§ What to produce: All lines from the opening of the entries below through the line containing "Безвизовый режим для" must be output exactly as they appear, with no other lines.

--- START ---

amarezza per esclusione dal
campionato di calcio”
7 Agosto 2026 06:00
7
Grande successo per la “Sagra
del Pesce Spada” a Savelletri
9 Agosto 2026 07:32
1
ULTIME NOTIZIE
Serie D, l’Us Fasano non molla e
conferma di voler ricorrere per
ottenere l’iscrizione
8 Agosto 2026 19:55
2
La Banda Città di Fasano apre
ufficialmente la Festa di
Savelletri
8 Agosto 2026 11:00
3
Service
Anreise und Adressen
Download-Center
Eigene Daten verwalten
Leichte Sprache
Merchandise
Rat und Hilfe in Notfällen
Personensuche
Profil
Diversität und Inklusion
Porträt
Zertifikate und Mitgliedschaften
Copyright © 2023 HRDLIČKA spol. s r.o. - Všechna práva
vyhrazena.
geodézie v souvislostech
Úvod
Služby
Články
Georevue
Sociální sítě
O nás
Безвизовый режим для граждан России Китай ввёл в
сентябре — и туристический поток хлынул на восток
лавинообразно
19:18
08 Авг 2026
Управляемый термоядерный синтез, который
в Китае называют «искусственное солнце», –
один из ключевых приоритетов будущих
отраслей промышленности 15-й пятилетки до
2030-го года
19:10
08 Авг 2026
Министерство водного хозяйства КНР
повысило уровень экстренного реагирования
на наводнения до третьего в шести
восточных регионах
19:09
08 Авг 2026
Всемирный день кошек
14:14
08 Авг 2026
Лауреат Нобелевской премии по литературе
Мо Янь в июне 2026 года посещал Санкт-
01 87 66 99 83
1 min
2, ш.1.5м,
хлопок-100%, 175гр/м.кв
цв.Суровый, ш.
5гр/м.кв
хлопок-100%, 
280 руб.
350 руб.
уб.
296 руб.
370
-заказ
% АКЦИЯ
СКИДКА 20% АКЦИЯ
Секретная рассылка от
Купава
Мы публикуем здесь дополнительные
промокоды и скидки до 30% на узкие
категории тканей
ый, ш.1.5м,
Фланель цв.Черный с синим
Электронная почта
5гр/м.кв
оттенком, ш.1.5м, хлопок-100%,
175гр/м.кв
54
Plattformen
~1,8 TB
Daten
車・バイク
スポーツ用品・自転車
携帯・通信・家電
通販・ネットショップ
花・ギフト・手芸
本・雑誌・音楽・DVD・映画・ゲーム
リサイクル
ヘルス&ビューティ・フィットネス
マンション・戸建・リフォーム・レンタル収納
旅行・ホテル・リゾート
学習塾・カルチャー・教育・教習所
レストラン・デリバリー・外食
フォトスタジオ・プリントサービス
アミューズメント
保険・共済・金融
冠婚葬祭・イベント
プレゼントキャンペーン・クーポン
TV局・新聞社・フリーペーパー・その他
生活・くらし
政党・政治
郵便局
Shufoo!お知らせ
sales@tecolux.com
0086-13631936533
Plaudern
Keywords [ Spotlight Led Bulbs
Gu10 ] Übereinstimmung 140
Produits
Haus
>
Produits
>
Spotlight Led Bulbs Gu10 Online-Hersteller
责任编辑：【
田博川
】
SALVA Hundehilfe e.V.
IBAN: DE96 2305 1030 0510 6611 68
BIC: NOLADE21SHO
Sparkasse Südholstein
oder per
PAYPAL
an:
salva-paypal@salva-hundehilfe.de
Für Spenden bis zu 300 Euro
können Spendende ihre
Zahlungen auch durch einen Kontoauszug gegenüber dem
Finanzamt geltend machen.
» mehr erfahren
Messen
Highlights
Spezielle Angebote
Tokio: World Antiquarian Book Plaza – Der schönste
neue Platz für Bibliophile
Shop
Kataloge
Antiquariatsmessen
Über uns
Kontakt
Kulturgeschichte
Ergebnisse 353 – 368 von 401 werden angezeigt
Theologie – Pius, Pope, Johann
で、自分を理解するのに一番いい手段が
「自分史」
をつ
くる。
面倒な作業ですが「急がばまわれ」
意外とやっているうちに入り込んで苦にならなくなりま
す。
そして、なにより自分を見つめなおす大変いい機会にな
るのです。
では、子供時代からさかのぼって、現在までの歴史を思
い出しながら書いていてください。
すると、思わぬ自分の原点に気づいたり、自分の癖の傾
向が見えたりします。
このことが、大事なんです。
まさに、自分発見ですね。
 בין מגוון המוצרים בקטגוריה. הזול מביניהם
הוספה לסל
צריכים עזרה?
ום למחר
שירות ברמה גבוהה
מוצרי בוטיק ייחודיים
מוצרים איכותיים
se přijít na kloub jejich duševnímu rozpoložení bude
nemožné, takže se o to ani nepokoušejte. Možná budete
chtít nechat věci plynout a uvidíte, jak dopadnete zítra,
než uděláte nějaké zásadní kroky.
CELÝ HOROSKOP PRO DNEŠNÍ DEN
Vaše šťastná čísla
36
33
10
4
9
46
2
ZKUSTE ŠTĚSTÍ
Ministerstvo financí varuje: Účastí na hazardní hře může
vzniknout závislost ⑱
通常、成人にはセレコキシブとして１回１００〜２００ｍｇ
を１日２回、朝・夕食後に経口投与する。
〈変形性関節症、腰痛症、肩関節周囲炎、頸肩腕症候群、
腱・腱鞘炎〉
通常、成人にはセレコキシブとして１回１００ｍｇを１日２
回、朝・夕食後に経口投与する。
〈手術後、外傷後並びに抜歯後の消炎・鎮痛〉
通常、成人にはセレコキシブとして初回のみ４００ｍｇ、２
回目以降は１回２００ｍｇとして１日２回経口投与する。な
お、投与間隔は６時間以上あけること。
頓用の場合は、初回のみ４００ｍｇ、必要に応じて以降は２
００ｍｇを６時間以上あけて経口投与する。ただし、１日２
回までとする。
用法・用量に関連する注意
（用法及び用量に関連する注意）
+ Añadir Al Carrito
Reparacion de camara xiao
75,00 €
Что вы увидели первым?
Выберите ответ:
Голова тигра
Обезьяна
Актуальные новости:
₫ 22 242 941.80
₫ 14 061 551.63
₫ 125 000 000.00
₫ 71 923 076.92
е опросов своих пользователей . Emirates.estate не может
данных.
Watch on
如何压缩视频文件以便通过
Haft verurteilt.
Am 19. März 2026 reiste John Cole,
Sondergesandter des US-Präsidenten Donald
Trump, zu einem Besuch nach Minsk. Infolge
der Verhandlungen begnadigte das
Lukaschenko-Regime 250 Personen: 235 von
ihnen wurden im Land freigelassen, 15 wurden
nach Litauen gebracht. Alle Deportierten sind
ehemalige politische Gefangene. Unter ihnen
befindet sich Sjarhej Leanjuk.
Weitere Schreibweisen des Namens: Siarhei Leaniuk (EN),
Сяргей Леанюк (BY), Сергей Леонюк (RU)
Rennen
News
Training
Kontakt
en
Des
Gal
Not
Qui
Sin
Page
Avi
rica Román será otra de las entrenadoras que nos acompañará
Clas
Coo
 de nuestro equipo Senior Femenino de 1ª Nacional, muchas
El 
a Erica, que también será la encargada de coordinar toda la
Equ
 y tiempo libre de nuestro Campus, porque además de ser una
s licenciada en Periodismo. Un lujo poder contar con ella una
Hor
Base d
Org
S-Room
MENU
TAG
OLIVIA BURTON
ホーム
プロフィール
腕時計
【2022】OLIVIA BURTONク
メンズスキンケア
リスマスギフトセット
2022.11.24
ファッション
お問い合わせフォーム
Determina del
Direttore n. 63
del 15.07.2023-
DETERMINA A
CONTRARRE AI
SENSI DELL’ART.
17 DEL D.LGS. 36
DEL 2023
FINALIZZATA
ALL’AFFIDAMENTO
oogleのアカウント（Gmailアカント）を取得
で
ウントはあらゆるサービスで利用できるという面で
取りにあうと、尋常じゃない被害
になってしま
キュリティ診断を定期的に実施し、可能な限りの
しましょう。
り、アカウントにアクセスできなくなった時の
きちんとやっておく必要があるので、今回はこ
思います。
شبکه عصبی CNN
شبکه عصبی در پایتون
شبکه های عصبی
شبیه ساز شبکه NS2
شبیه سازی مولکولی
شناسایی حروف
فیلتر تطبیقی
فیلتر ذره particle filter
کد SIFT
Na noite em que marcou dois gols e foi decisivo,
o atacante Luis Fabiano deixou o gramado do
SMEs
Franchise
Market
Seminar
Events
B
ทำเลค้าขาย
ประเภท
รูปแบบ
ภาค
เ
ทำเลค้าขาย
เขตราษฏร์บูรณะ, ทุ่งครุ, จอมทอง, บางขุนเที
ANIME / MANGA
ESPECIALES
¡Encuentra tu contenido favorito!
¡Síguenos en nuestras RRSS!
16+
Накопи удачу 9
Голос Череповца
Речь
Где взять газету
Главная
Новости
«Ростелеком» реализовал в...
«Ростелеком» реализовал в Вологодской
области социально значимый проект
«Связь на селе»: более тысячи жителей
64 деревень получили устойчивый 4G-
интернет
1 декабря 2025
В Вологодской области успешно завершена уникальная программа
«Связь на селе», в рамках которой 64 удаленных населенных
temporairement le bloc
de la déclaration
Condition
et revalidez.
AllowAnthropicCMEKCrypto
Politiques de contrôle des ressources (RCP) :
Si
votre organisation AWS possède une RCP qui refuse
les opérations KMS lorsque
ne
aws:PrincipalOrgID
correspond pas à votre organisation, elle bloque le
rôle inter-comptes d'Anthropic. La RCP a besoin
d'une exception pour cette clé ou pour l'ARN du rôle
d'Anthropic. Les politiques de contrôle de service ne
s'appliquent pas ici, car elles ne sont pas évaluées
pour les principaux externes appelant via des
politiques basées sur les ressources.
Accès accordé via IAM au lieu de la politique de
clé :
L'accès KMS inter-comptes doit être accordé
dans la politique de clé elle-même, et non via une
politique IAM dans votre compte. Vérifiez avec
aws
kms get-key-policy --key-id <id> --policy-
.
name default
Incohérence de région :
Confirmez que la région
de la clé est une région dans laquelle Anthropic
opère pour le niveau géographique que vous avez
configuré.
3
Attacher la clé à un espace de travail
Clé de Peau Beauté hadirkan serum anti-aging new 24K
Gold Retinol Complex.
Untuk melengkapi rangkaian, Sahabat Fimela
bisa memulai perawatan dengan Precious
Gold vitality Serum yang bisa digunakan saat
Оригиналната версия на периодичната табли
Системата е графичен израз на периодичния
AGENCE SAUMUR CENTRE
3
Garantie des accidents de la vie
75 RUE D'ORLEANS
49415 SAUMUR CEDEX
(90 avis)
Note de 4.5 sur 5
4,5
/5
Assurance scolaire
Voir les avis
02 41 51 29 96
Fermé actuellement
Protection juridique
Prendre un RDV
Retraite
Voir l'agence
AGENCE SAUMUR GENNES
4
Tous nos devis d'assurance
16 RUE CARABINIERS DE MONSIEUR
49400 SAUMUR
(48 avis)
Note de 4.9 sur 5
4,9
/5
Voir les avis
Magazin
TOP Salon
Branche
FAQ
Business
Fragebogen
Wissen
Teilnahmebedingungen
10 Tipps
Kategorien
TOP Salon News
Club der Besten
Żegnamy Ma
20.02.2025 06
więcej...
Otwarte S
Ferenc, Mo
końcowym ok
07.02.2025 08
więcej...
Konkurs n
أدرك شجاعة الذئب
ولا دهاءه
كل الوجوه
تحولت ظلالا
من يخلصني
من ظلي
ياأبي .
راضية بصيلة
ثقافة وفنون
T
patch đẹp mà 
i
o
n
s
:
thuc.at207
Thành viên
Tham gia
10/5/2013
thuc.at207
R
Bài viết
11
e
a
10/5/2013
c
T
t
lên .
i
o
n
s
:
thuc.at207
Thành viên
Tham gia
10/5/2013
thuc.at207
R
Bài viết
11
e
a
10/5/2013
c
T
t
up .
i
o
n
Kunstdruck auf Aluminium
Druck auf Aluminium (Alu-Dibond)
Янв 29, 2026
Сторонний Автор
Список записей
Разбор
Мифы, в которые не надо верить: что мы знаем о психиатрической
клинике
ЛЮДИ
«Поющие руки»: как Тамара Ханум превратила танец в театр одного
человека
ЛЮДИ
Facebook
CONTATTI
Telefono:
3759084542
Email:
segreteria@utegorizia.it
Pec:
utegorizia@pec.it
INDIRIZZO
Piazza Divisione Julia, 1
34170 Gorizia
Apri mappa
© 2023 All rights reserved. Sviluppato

--- END ---

§ Solution:
amarezza per esclusione dal
campionato di calcio”
7 Agosto 2026 06:00
7
Grande successo per la “Sagra
del Pesce Spada” a Savelletri
9 Agosto 2026 07:32
1
ULTIME NOTIZIE
Serie D, l’Us Fasano non molla e
conferma di voler ricorrere per
ottenere l’iscrizione
8 Agosto 2026 19:55
2
La Banda Città di Fasano apre
ufficialmente la Festa di
Savelletri
8 Agosto 2026 11:00
3
Service
Anreise und Adressen
Download-Center
Eigene Daten verwalten
Leichte Sprache
Merchandise
Rat und Hilfe in Notfällen
Personensuche
Profil
Diversität und Inklusion
Porträt
Zertifikate und Mitgliedschaften
Copyright © 2023 HRDLIČKA spol. s r.o. - Všechna práva
vyhrazena.
geodézie v souvislostech
Úvod
Služby
Články
Georevue
Sociální sítě
O nás
Безвизовый режим для граждан России Китай ввёл в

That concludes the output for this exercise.